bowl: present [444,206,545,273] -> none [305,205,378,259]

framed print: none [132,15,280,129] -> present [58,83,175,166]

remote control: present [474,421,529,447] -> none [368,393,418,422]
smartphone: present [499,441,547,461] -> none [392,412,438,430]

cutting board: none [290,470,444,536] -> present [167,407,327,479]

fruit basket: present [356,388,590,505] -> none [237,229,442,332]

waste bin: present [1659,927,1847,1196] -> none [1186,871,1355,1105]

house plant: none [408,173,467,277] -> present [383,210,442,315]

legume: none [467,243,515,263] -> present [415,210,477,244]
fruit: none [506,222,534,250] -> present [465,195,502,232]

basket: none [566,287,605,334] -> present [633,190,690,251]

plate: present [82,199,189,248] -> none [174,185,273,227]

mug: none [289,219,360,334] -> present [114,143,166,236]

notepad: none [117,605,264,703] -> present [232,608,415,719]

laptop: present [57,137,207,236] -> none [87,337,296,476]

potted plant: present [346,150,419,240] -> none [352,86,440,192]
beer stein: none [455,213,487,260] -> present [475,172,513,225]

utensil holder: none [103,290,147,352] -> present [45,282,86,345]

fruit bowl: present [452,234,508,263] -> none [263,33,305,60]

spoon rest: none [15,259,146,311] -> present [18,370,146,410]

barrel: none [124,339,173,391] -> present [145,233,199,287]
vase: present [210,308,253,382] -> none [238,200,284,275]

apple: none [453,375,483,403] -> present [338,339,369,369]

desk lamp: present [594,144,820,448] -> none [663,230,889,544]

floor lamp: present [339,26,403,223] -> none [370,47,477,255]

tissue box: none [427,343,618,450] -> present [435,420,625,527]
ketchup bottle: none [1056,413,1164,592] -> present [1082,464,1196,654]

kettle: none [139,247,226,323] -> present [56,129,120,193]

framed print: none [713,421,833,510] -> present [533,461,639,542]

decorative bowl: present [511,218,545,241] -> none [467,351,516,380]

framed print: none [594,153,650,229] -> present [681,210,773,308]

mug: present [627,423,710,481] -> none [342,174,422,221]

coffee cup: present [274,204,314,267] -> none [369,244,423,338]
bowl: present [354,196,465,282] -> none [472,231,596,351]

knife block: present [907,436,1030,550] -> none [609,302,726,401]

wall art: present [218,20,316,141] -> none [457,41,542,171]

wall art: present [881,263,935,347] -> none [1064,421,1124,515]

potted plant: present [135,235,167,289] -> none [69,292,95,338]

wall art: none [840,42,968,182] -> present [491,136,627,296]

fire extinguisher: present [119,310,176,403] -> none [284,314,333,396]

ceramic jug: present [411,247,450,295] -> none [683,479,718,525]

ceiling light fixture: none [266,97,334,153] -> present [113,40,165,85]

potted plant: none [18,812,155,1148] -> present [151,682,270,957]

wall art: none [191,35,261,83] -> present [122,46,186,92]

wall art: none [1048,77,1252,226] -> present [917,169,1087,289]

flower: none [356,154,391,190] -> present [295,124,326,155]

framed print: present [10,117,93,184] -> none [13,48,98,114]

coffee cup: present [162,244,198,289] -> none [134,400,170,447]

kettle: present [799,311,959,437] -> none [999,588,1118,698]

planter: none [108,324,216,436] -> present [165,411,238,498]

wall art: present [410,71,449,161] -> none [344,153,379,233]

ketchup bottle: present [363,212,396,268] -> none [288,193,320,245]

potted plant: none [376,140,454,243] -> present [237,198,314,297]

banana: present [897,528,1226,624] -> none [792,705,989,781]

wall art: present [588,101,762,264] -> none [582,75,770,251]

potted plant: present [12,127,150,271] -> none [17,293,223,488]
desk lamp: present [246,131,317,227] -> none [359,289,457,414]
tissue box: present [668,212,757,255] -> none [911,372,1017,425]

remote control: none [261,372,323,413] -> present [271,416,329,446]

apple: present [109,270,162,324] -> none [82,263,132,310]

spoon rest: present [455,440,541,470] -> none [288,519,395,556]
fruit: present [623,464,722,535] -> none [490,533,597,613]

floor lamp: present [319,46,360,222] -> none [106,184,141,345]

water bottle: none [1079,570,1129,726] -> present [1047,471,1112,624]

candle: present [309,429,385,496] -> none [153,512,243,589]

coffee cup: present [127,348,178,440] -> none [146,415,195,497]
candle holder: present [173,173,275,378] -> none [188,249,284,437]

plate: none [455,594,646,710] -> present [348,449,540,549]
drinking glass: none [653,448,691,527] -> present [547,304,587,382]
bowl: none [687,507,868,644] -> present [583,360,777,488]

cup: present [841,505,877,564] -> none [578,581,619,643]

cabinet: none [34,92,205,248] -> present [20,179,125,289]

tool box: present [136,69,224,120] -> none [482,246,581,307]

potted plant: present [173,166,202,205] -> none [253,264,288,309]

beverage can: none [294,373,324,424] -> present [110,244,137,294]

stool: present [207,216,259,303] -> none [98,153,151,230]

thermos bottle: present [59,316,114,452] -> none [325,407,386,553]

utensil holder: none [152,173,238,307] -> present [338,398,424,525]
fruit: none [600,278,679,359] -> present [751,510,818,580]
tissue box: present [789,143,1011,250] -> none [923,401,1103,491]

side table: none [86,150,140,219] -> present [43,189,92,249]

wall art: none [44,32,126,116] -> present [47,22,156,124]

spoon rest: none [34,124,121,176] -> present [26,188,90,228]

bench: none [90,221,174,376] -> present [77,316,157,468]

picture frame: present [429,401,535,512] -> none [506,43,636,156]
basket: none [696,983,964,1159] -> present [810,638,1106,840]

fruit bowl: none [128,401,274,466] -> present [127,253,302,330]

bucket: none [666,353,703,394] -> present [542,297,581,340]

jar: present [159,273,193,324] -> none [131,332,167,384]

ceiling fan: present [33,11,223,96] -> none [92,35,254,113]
───
* **Exercise details**
Please state how many lines of the records hold the word "plate", and write nothing but that number.

* **Task response**
2